Et les hommes dans tout ça, ceux qui parfois sont pensés par les sœurs marcheuses comme des ennemis de la cause des femmes, comme le « mal » ? hooks fait également des lettres et des mots sur leur indispensable ralliement à la cause, mais également sur la nécessité de se pencher sur leur propre aliénation. Elle revient sur la place des hommes dans ce mouvement et le discours égaré de certaines femmes mettant l’emphase sur la supposée condition de victime des femmes et d’oppresseur de la gente masculine. Si certains hommes oppressent, il est dangereux d’en faire des généralités et de faire rentrer ces idées reçues dans la tête du tout venant. Car les hommes doivent être aidés et éduqués sur ces notions de pouvoir, qui font d’eux des êtres aussi entravés que les femmes, sans qu’ils ne le soupçonnent. Après tout, qu’est-ce qu’il pourrait y avoir de mal à disposer d’un peu plus d’autorité, d’argent et d’espace que les autres ? Cra-zy.

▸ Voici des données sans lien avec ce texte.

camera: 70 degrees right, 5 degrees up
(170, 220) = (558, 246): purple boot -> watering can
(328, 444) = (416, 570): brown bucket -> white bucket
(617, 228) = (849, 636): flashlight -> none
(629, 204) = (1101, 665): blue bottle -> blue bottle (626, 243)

Pourtant, c’est une évidence, les hommes bénéficieraient de l’égalité des deux sexes : eux-mêmes sont enfermés dans des idées préconçues de ce à quoi tiendrait leur bonheur, leurs besoins, leur rôle dans la société ;  ces messieurs sont poussés, à coups de marteaux de plomb géants, à se comporter d’une certaine façon afin de correspondre à une identité qui serait la clef de voute de leur réussite, une réussite justifiant globalement leur existence. Les hommes sont victimes de cette oppression et leur situation est complexe car leur oppression est subtile et complètement assimilée. Leur liberté est d’autant plus réduite que la moitié (hum, le tiers ?) des possibilités humaines, étiquetées comme féminines, n’arrivent que rarement jusqu’au seuil de leur conscience.

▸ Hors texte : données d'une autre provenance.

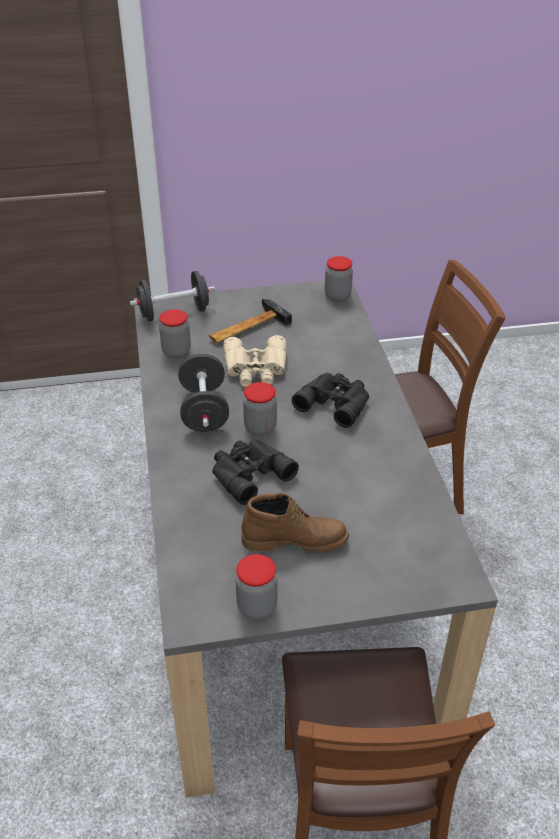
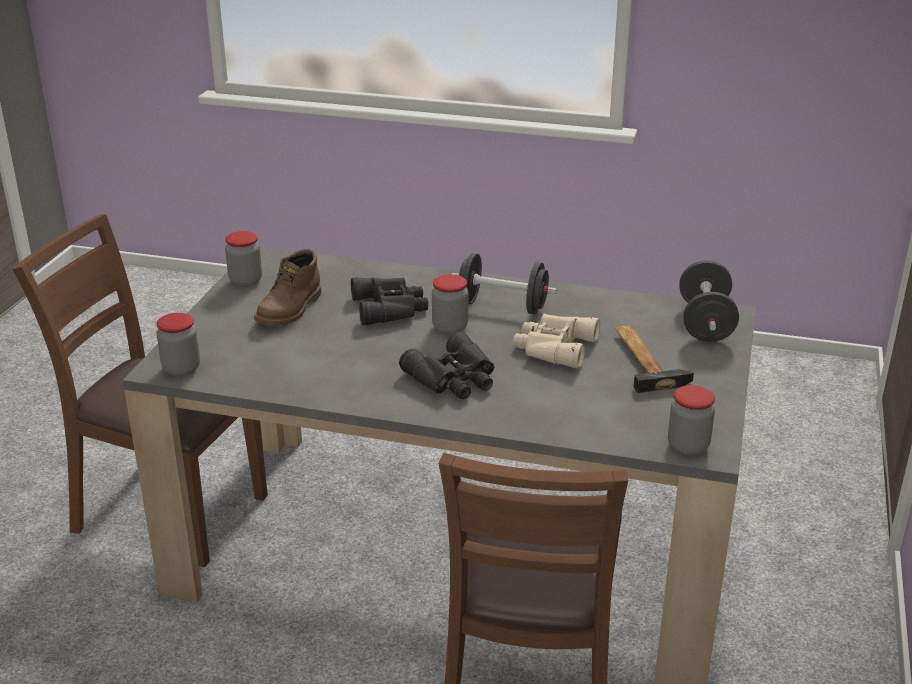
camera: 115 degrees right, 10 degrees down
(176, 351) = (620, 310): jar -> jar (181, 368)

Elle souhaite également réfuter l’absurde amalgame entre féminisme et refus des hommes, qui amèneraient certaines féministes à considérer que seul le lesbianisme peut engendrer une véritable critique et des changements radicaux dans les rapports de sexe. Comme la majorité des points qu’elle soulève, il est probant de constater que ces travers idéologiques sont précisément toujours d’actualité, presque 35 ans plus tard. Ces batailles de normes – hétérosexualité versus homosexualité – sont stériles et se risquent à établir une hiérarchie dans les préférences de chacun-e qui, cette fois, appartiennent aux individus et non au collectif. Un autre argument met d’ailleurs en avant la solidarité nécessaire, la sororité qui devrait faire loi dans les rapports entre femmes. Éliminer toute jalousie, éliminer toute concurrence ; créer un réseau de soutien, d’accompagnement et de sponsoring.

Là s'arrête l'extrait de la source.